By Leopold Munhende
A Harare pressure group is up in arms with a city official who allegedly ignored pleas by residents to attend to some burst sewer pipes in Glen View suburb with attempts to link the current cholera outbreak to the scene.
The pandemic has killed at least five people amid reports more may have succumbed to the disease since the outbreak was declared this week.
Authorities have blamed the scourge on poor sanitation in the affected areas of Glen View and Budiriro suburbs as well as contaminated water sources.
The Community Water Alliance (CWA) was Friday left fuming, accusing one Dennis Gwiriri, the District Officer (DO) with Harare City Council of failing to avert the disaster even when warned of it.
“People in first drive raised their money to have their sewer challenge rectified but the district officer did not allow them to do so,” Joyleen Nyajuru, a resident of Glenview said at a press briefing on Friday.
She added, “Early yesterday (Thursday), I called the DO but he did not care to visit the affected area and affected families.”
Asked for comment, Gwiriri dismissed the accusations while insisting his accusers were less qualified to foresee any pending cholera disaster.

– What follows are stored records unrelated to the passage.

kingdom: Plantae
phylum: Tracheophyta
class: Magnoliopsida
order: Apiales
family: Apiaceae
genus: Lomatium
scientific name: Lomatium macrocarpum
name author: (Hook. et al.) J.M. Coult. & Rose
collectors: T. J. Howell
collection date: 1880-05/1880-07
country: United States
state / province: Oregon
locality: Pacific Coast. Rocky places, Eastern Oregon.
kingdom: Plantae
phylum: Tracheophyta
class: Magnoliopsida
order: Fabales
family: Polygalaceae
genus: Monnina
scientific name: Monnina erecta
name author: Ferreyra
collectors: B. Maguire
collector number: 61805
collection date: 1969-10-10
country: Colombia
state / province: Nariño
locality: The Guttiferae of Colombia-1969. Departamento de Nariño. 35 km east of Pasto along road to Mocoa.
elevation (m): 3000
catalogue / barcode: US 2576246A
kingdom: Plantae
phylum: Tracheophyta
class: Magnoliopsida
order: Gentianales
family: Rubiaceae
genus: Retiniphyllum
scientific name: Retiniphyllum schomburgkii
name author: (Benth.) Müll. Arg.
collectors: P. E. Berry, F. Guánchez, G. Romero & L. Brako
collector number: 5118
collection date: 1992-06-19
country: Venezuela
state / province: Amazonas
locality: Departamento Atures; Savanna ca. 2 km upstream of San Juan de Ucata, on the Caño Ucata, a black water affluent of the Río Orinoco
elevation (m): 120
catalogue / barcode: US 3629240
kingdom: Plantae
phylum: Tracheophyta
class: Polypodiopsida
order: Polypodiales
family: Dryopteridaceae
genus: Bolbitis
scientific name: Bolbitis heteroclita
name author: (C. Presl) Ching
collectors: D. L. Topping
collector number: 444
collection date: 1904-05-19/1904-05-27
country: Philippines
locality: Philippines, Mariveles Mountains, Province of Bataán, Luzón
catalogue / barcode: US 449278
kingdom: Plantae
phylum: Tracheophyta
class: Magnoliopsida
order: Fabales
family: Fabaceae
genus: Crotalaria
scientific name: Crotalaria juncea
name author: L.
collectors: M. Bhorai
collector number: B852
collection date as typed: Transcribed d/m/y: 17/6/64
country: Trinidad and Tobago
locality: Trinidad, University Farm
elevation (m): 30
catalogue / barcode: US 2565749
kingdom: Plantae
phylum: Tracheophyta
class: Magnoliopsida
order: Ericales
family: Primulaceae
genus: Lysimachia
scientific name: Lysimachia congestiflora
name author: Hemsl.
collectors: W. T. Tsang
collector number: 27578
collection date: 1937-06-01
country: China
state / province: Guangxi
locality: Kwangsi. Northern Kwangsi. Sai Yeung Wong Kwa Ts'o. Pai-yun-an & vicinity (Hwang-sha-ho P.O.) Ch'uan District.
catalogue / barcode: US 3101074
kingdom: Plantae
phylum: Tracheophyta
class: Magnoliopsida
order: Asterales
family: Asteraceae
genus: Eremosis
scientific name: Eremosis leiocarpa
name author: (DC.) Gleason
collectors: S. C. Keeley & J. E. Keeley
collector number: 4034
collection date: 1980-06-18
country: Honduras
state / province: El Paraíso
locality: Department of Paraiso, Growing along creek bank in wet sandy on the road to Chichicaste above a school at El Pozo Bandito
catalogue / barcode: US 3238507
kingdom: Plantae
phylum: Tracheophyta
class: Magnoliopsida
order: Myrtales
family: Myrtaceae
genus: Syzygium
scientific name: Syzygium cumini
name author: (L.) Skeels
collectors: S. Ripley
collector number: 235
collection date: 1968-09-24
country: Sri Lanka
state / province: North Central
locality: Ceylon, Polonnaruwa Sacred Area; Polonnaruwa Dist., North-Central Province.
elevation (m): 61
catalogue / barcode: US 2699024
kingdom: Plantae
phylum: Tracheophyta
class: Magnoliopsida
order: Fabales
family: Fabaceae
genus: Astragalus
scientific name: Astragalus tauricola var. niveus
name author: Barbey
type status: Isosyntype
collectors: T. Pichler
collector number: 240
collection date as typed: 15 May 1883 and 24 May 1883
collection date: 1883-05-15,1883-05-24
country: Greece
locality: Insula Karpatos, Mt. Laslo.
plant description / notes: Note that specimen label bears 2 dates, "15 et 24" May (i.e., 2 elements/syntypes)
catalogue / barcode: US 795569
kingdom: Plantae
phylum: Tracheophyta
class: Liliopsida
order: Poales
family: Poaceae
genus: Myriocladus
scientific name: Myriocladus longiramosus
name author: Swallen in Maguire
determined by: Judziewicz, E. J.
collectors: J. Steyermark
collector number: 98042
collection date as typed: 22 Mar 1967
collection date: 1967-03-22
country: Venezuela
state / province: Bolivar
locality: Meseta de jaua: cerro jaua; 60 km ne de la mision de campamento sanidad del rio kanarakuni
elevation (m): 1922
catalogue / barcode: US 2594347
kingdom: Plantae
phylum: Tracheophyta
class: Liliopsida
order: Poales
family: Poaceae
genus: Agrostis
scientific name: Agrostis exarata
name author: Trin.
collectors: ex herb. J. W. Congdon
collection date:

“Is she a doctor that she can identify such risks or diseases? Residents do not determine that,” said Gwiriri.
At the press briefing, Community Water Alliance national chair, Hilderberta Rwambiwa put blame on Harare city authorities for the outbreak.
“Incessant erratic water supplies and an intransigent city bureaucracy that fails to act swiftly to sewer bursts remain the single most contributor to the current and past outbreaks of cholera and typhoid,” Rwambiwa said.
“The City of Harare, through its district office in Glen View, was informed and requested to act on the sewage bursts but did not act citing fuel shortages.
“We are disappointed that the city was warned but chose to ignore these calls citing absurd reasons yet the January to August statement indicates an over 70 percent expenditure on salaries; yet they fail to render such services.”
Combined Harare Residents Association (CHRA) director Mfundo Mlilo said that council’s failure to service and provide clean water to Budiriro in the past 15 years was an indication that it did not have plans to aver similar disasters.
The most devastating cholera outbreak to hit the country since independence was the 2008-09 period in which over 4 000 Zimbabweans died while close to 100,000 were forced to seek treatment for the disease.
Coincidentally, Budiriro was the epicentre of the outbreak.